◆ **Directions for this task**: Reproduce everything from the line that contains "X48000Y-32000D03*" down to the line that contains "G04 Gerber Fmt 4.6, Leading" in the listing below, word for word and nothing more. Leave the pictures out.

Exercise material Start Marker

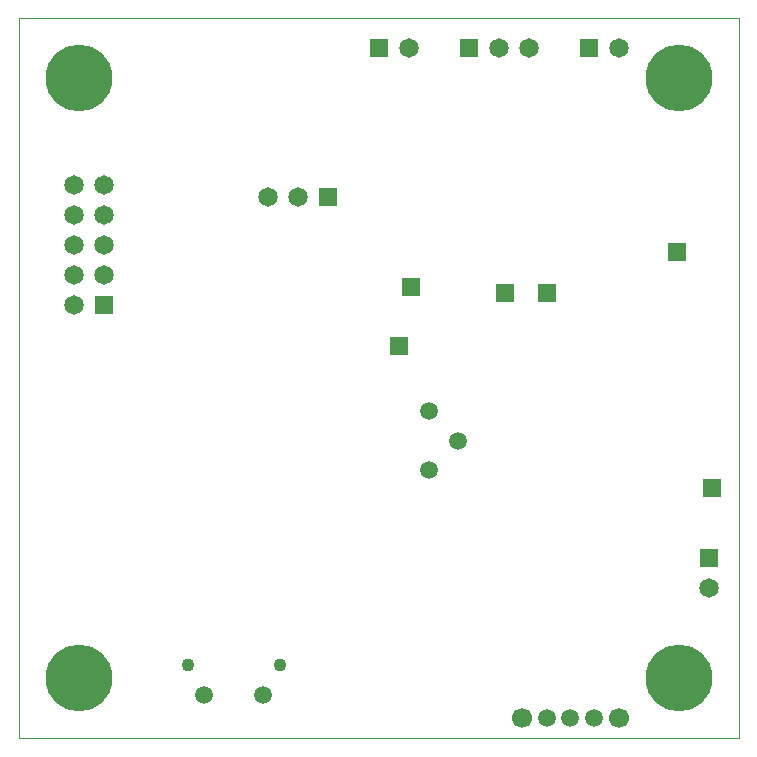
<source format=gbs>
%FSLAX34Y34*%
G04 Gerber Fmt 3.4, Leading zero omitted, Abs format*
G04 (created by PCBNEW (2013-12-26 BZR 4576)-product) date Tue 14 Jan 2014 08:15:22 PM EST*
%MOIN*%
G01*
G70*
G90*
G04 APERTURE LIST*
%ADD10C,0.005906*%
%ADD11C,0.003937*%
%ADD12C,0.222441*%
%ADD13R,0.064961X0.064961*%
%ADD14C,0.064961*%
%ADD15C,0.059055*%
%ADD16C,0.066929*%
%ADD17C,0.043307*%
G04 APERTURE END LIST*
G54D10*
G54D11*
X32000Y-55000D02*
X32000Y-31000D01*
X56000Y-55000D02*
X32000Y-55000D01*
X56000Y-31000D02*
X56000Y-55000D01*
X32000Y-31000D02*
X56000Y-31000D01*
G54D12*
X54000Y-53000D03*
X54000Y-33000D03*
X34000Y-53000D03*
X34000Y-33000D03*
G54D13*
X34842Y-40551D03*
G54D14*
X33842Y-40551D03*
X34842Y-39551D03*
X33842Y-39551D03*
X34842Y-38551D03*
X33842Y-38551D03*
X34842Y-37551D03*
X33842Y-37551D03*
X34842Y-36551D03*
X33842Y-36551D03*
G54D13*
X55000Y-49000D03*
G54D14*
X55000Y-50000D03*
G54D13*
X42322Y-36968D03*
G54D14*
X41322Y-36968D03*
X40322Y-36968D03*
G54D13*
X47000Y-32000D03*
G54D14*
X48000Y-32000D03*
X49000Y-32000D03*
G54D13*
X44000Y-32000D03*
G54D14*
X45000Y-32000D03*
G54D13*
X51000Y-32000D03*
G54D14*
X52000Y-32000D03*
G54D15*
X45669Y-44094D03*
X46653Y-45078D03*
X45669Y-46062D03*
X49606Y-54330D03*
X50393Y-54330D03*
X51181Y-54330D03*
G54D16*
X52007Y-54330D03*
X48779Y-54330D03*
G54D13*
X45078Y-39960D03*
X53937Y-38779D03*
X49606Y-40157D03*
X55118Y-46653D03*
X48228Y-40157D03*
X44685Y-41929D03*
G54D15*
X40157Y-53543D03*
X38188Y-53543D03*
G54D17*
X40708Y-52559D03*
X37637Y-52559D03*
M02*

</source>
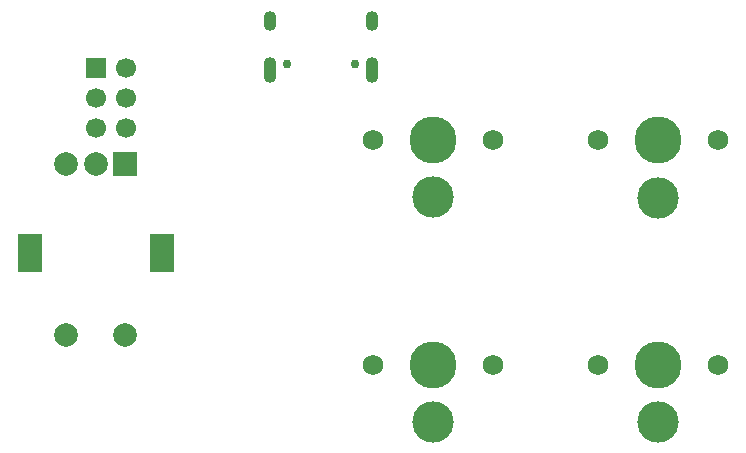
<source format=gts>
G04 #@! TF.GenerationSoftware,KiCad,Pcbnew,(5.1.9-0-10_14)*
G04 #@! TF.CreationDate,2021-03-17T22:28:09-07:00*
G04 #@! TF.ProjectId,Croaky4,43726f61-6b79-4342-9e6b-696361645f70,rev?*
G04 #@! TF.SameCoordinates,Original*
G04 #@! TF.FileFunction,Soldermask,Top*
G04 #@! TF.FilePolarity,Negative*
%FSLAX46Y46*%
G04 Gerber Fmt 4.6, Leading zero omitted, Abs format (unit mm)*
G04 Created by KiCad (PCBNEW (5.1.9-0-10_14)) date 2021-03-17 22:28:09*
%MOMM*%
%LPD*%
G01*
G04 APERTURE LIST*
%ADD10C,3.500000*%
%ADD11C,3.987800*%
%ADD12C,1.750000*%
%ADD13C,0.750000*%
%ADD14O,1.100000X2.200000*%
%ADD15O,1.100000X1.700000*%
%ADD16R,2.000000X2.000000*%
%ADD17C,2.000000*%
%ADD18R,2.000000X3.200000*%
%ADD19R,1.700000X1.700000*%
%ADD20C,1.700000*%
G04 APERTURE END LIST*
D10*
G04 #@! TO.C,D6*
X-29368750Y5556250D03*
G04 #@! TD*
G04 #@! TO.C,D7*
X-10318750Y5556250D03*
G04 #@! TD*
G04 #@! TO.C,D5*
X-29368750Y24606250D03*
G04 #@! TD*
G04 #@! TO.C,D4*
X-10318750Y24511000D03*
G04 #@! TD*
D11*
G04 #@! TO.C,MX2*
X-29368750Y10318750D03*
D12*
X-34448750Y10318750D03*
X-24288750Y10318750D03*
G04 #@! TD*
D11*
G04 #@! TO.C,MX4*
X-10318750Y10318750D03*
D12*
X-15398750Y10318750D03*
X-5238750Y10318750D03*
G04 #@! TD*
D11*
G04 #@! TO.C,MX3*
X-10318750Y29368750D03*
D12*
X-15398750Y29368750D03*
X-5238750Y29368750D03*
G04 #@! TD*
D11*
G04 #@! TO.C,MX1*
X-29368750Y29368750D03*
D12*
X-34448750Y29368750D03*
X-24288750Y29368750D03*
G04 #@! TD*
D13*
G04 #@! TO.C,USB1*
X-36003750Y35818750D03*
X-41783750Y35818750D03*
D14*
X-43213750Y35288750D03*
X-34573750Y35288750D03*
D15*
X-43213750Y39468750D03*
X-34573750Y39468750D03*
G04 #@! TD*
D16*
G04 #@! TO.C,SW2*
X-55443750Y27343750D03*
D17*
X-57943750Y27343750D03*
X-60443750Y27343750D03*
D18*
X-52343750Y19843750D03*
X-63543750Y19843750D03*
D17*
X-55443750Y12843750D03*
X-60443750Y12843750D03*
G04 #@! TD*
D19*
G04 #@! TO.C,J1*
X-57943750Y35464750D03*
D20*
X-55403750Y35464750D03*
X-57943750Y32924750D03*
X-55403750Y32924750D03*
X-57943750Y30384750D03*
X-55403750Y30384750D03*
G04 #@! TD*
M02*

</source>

Exercise material End Marker

◆ **Result of this task**:
X48000Y-32000D03*
X49000Y-32000D03*
G54D13*
X44000Y-32000D03*
G54D14*
X45000Y-32000D03*
G54D13*
X51000Y-32000D03*
G54D14*
X52000Y-32000D03*
G54D15*
X45669Y-44094D03*
X46653Y-45078D03*
X45669Y-46062D03*
X49606Y-54330D03*
X50393Y-54330D03*
X51181Y-54330D03*
G54D16*
X52007Y-54330D03*
X48779Y-54330D03*
G54D13*
X45078Y-39960D03*
X53937Y-38779D03*
X49606Y-40157D03*
X55118Y-46653D03*
X48228Y-40157D03*
X44685Y-41929D03*
G54D15*
X40157Y-53543D03*
X38188Y-53543D03*
G54D17*
X40708Y-52559D03*
X37637Y-52559D03*
M02*

</source>
<source format=gts>
G04 #@! TF.GenerationSoftware,KiCad,Pcbnew,(5.1.9-0-10_14)*
G04 #@! TF.CreationDate,2021-03-17T22:28:09-07:00*
G04 #@! TF.ProjectId,Croaky4,43726f61-6b79-4342-9e6b-696361645f70,rev?*
G04 #@! TF.SameCoordinates,Original*
G04 #@! TF.FileFunction,Soldermask,Top*
G04 #@! TF.FilePolarity,Negative*
%FSLAX46Y46*%
G04 Gerber Fmt 4.6, Leading zero omitted, Abs format (unit mm)*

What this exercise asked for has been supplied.